Among those who support marijuana law reform, many advocates support, and are working towards, decriminalizing marijuana – making it no longer a criminal offense, without legalizing its sale, and in many instances maintaining a civil infraction (such as a traffic ticket). Although this is a great starting point, some see it as the endgame. In the public, this is the same; support for decriminalization – such as in this recent poll out of Washington D.C. – is typically 10%-20% higher than support for legalization. The reason isn’t hard to understand – people realize that marijuana isn’t worthy of jail time, and don’t want people’s lives ruined for its usage, but they’re worried about the potential ramifications of legalization (likely because of propaganda), or if they’re advocates of marijuana, maybe they’re worried of a government takeover, or just feel it shouldn’t be so out in the open.

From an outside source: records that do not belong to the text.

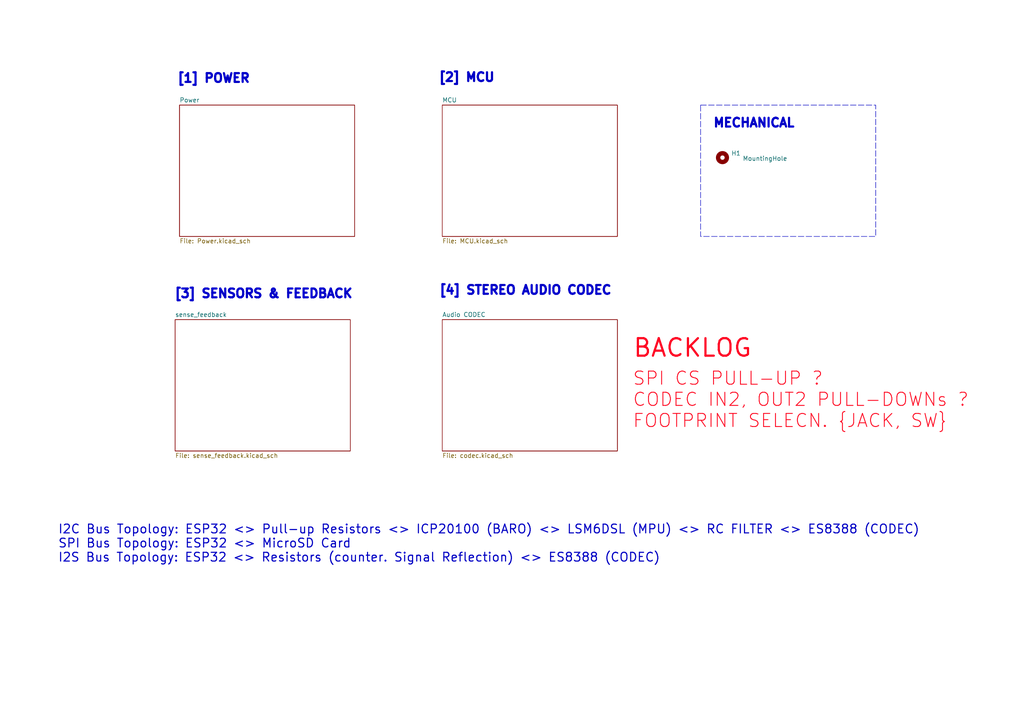
<source format=kicad_sch>
(kicad_sch
	(version 20231120)
	(generator "eeschema")
	(generator_version "8.0")
	(uuid "a2ae8555-7422-4c55-bf44-8cc769543ba0")
	(paper "A4")
	
	(rectangle
		(start 203.2 30.48)
		(end 254 68.58)
		(stroke
			(width 0)
			(type dash)
		)
		(fill
			(type none)
		)
		(uuid f5f480a5-b96e-451f-9209-033a08685075)
	)
	(text "MECHANICAL"
		(exclude_from_sim no)
		(at 218.694 35.814 0)
		(effects
			(font
				(size 2.54 2.54)
				(thickness 0.762)
				(bold yes)
			)
		)
		(uuid "2f803428-4bce-45a6-acca-f3c3d7573728")
	)
	(text "SPI CS PULL-UP ?\nCODEC IN2, OUT2 PULL-DOWNs ?\nFOOTPRINT SELECN. {JACK, SW}"
		(exclude_from_sim no)
		(at 183.388 116.078 0)
		(effects
			(font
				(size 3.81 3.81)
				(thickness 0.254)
				(bold yes)
				(color 255 4 28 1)
			)
			(justify left)
		)
		(uuid "3ed97959-4c86-4584-a4fe-90ed197d61df")
	)
	(text "[2] MCU\n"
		(exclude_from_sim no)
		(at 135.382 22.606 0)
		(effects
			(font
				(size 2.54 2.54)
				(thickness 0.762)
				(bold yes)
			)
		)
		(uuid "444260ad-e078-4e79-beb7-c40d4c4ad6c0")
	)
	(text "[4] STEREO AUDIO CODEC\n\n"
		(exclude_from_sim no)
		(at 152.4 86.36 0)
		(effects
			(font
				(size 2.54 2.54)
				(thickness 0.762)
				(bold yes)
			)
		)
		(uuid "8bdd4e99-e5f5-4c31-88da-eb7dce7ef279")
	)
	(text "I2C Bus Topology: ESP32 <> Pull-up Resistors <> ICP20100 (BARO) <> LSM6DSL (MPU) <> RC FILTER <> ES8388 (CODEC)\nSPI Bus Topology: ESP32 <> MicroSD Card\nI2S Bus Topology: ESP32 <> Resistors (counter. Signal Reflection) <> ES8388 (CODEC)"
		(exclude_from_sim no)
		(at 16.764 157.734 0)
		(effects
			(font
				(size 2.54 2.54)
				(thickness 0.3175)
			)
			(justify left)
		)
		(uuid "9fa75b4d-9aff-4b4a-8c2c-c8090e99e993")
	)
	(text "[1] POWER"
		(exclude_from_sim no)
		(at 61.976 22.86 0)
		(effects
			(font
				(size 2.54 2.54)
				(thickness 0.762)
				(bold yes)
			)
		)
		(uuid "ba50115f-8952-400b-8969-5b25d1f4d3d4")
	)
	(text "[3] SENSORS & FEEDBACK\n\n"
		(exclude_from_sim no)
		(at 76.454 87.376 0)
		(effects
			(font
				(size 2.54 2.54)
				(thickness 0.762)
				(bold yes)
			)
		)
		(uuid "e0fa1e07-fd9f-4683-90d9-b88c8a440446")
	)
	(text "BACKLOG"
		(exclude_from_sim no)
		(at 183.388 101.092 0)
		(effects
			(font
				(size 5.08 5.08)
				(thickness 0.635)
				(color 255 4 28 1)
			)
			(justify left)
		)
		(uuid "ed422238-66f9-429a-a81b-df1ba36ba334")
	)
	(symbol
		(lib_id "Mechanical:MountingHole")
		(at 209.55 45.72 0)
		(unit 1)
		(exclude_from_sim yes)
		(in_bom no)
		(on_board yes)
		(dnp no)
		(uuid "6d9315f8-282b-419d-a1e5-bbe1f7efe5f0")
		(property "Reference" "H1"
			(at 212.09 44.4499 0)
			(effects
				(font
					(size 1.27 1.27)
				)
				(justify left)
			)
		)
		(property "Value" "MountingHole"
			(at 215.392 45.974 0)
			(effects
				(font
					(size 1.27 1.27)
				)
				(justify left)
			)
		)
		(property "Footprint" "MountingHole:MountingHole_3.5mm"
			(at 209.55 45.72 0)
			(effects
				(font
					(size 1.27 1.27)
				)
				(hide yes)
			)
		)
		(property "Datasheet" "~"
			(at 209.55 45.72 0)
			(effects
				(font
					(size 1.27 1.27)
				)
				(hide yes)
			)
		)
		(property "Description" "Mounting Hole without connection"
			(at 209.55 45.72 0)
			(effects
				(font
					(size 1.27 1.27)
				)
				(hide yes)
			)
		)
		(instances
			(project "basmsoundcard"
				(path "/a2ae8555-7422-4c55-bf44-8cc769543ba0"
					(reference "H1")
					(unit 1)
				)
			)
		)
	)
	(sheet
		(at 128.27 30.48)
		(size 50.8 38.1)
		(fields_autoplaced yes)
		(stroke
			(width 0.1524)
			(type solid)
		)
		(fill
			(color 0 0 0 0.0000)
		)
		(uuid "2905f4e0-ce83-4049-97e7-0d4c806ecfc9")
		(property "Sheetname" "MCU"
			(at 128.27 29.7684 0)
			(effects
				(font
					(size 1.27 1.27)
				)
				(justify left bottom)
			)
		)
		(property "Sheetfile" "MCU.kicad_sch"
			(at 128.27 69.1646 0)
			(effects
				(font
					(size 1.27 1.27)
				)
				(justify left top)
			)
		)
		(instances
			(project "basmsoundcard"
				(path "/a2ae8555-7422-4c55-bf44-8cc769543ba0"
					(page "2")
				)
			)
		)
	)
	(sheet
		(at 50.8 92.71)
		(size 50.8 38.1)
		(fields_autoplaced yes)
		(stroke
			(width 0.1524)
			(type solid)
		)
		(fill
			(color 0 0 0 0.0000)
		)
		(uuid "56e71c46-1e9f-4234-b489-780fdafeb799")
		(property "Sheetname" "sense_feedback"
			(at 50.8 91.9984 0)
			(effects
				(font
					(size 1.27 1.27)
				)
				(justify left bottom)
			)
		)
		(property "Sheetfile" "sense_feedback.kicad_sch"
			(at 50.8 131.3946 0)
			(effects
				(font
					(size 1.27 1.27)
				)
				(justify left top)
			)
		)
		(instances
			(project "basmsoundcard"
				(path "/a2ae8555-7422-4c55-bf44-8cc769543ba0"
					(page "3")
				)
			)
		)
	)
	(sheet
		(at 128.27 92.71)
		(size 50.8 38.1)
		(fields_autoplaced yes)
		(stroke
			(width 0.1524)
			(type solid)
		)
		(fill
			(color 0 0 0 0.0000)
		)
		(uuid "c2cb32c2-6225-4acf-ac1d-a568474071fb")
		(property "Sheetname" "Audio CODEC"
			(at 128.27 91.9984 0)
			(effects
				(font
					(size 1.27 1.27)
				)
				(justify left bottom)
			)
		)
		(property "Sheetfile" "codec.kicad_sch"
			(at 128.27 131.3946 0)
			(effects
				(font
					(size 1.27 1.27)
				)
				(justify left top)
			)
		)
		(instances
			(project "basmsoundcard"
				(path "/a2ae8555-7422-4c55-bf44-8cc769543ba0"
					(page "4")
				)
			)
		)
	)
	(sheet
		(at 52.07 30.48)
		(size 50.8 38.1)
		(fields_autoplaced yes)
		(stroke
			(width 0.1524)
			(type solid)
		)
		(fill
			(color 0 0 0 0.0000)
		)
		(uuid "ecb2e5dd-f522-45e0-9551-839f8340da93")
		(property "Sheetname" "Power"
			(at 52.07 29.7684 0)
			(effects
				(font
					(size 1.27 1.27)
				)
				(justify left bottom)
			)
		)
		(property "Sheetfile" "Power.kicad_sch"
			(at 52.07 69.1646 0)
			(effects
				(font
					(size 1.27 1.27)
				)
				(justify left top)
			)
		)
		(instances
			(project "basmsoundcard"
				(path "/a2ae8555-7422-4c55-bf44-8cc769543ba0"
					(page "1")
				)
			)
		)
	)
	(sheet_instances
		(path "/"
			(page "0")
		)
	)
)

</source>
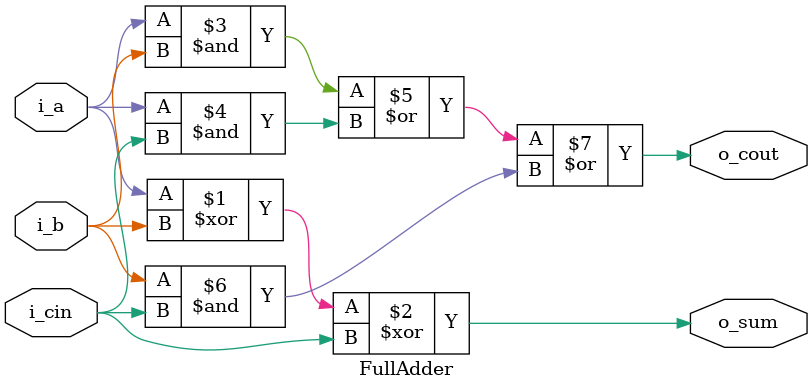
<source format=v>

`default_nettype none

module FullAdder(
	input i_a,
	input i_b,
	input i_cin,
	output o_sum,
	output o_cout
);

	// Logic equations
    assign o_sum  = i_a ^ i_b ^ i_cin;                 		// XOR for sum
    assign o_cout = (i_a & i_b) | (i_a & i_cin) | (i_b & i_cin); // carry propagate

endmodule

`default_nettype wire

</source>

In reality, whether as a consumer or a member of the general public who’s never consumed and never will, decriminalization has no where near the positive benefits of legalization, or a full repeal of cannabis prohibition for adults (including cultivation and sale).
Under a decriminalized model, you free up jail space, allow police to focus on violent crimes, and save the government a bunch of money. However, this model doesn’t account for the black market, which has become a huge producer of dangerous criminal syndicates. In some instances the average Joe sells marijuana on the black market, no violence is involved, all is well. However, on the other end of the spectrum, Mexican drug cartels – responsible for tens of thousands of deaths – get roughly 60% of their profits from shipping marijuana to America.
Decriminalization doesn’t solve this – it allows people to possess marijuana, while forcing them to the black market if they wish to purchase it. By legalizing the sale of marijuana – as long as it’s taxed at a responsible rate (a standard sales tax, for example) – individuals will have legal and affordable access to marijuana, allowing them to stay away from the black market that enriches criminal organizations.
In this scenario, those who are currently purchasing from friends or dealers they’ve grown a relationship with can continue to do so, and would certainly be facing no more potential consequence than they are currently (under an ideal situation, it wouldn’t be illegal to sell small amounts of marijuana between each other, just as it wouldn’t be to sell someone a piece of gum). For those who are buying on the street, they wouldn’t need to do so anymore, and would have better quality control over their product. If legalization occurs such as in Colorado, those currently dealing would be authorized to become licensed to run a retail outlet or cultivation center – not something that might be possible from the start for many people, but certainly a goal that’s likely to pay off huge for those getting involved in the industry early on.
Beyond that, legalization allows for more options, and more competition. Advocates must fight, hard, to stop a corporate takeover of marijuana – but as long as individuals are allowed to apply, and can get accepted for licenses, there will always be the option of great, fair outlets opening, which would force the government-run outlets to change their practices to compete. If in an instance the taxes are too high, which is possible with so many tax-hungry politicians, a black market might run simultaneous, albeit much smaller. In this instance, those selling on the black market will need to up their quality in order to compete with legal sales – even if the bud’s a little cheaper, people won’t need to settle for schwag if they can pay more for better quality, at a retail outlet.
Legalization, if done right, would also drastically reduce the price of marijuana, making it easily accessible to those who can benefit from it, such as patients. A study from 2010 done by the Rand Corporation found that legalized marijuana, without a hefty tax, could lower the price to around $40-$50 an ounce, roughly 20% of current black market pricing.
Although this may increase usage rates, this is actually another benefit. Recent studies have shown that in states which have legalized medical marijuana, usage rates have increased slightly, which has reduced the overall number of suicides, especially among young adults. In addition, it significantly reduced traffic fatalities, likely based on the fact that it reduced the number of accidents where a drunk driver was involved.
As we move forward, efforts towards decriminalization must be praised, and fought for. However, advocates should always be clear that the answer to the huge problem of prohibition is full legalization for adults.